* [WHAT YOU HAVE TO DO] Copy out every one of these lines word for word.

* [EXERCISE DATA]
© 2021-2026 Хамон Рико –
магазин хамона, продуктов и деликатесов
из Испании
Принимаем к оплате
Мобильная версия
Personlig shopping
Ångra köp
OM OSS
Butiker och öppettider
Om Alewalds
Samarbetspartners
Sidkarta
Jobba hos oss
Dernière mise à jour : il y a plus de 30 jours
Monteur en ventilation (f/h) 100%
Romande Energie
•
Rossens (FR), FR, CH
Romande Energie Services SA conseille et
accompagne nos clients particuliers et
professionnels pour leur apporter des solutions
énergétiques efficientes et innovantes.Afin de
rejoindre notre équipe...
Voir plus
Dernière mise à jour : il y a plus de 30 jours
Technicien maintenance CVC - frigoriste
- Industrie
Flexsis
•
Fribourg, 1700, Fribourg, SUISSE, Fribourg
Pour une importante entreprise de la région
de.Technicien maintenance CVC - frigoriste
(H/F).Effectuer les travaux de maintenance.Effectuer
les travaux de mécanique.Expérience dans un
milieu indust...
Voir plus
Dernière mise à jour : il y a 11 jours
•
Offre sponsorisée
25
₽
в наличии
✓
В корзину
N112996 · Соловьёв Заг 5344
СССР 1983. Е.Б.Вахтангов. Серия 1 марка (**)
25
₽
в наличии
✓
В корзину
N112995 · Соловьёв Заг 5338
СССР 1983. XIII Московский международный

* [ANSWER TO THE EXERCISE]
© 2021-2026 Хамон Рико –
магазин хамона, продуктов и деликатесов
из Испании
Принимаем к оплате
Мобильная версия
Personlig shopping
Ångra köp
OM OSS
Butiker och öppettider
Om Alewalds
Samarbetspartners
Sidkarta
Jobba hos oss
Dernière mise à jour : il y a plus de 30 jours
Monteur en ventilation (f/h) 100%
Romande Energie
•
Rossens (FR), FR, CH
Romande Energie Services SA conseille et
accompagne nos clients particuliers et
professionnels pour leur apporter des solutions
énergétiques efficientes et innovantes.Afin de
rejoindre notre équipe...
Voir plus
Dernière mise à jour : il y a plus de 30 jours
Technicien maintenance CVC - frigoriste
- Industrie
Flexsis
•
Fribourg, 1700, Fribourg, SUISSE, Fribourg
Pour une importante entreprise de la région
de.Technicien maintenance CVC - frigoriste
(H/F).Effectuer les travaux de maintenance.Effectuer
les travaux de mécanique.Expérience dans un
milieu indust...
Voir plus
Dernière mise à jour : il y a 11 jours
•
Offre sponsorisée
25
₽
в наличии
✓
В корзину
N112996 · Соловьёв Заг 5344
СССР 1983. Е.Б.Вахтангов. Серия 1 марка (**)
25
₽
в наличии
✓
В корзину
N112995 · Соловьёв Заг 5338
СССР 1983. XIII Московский международный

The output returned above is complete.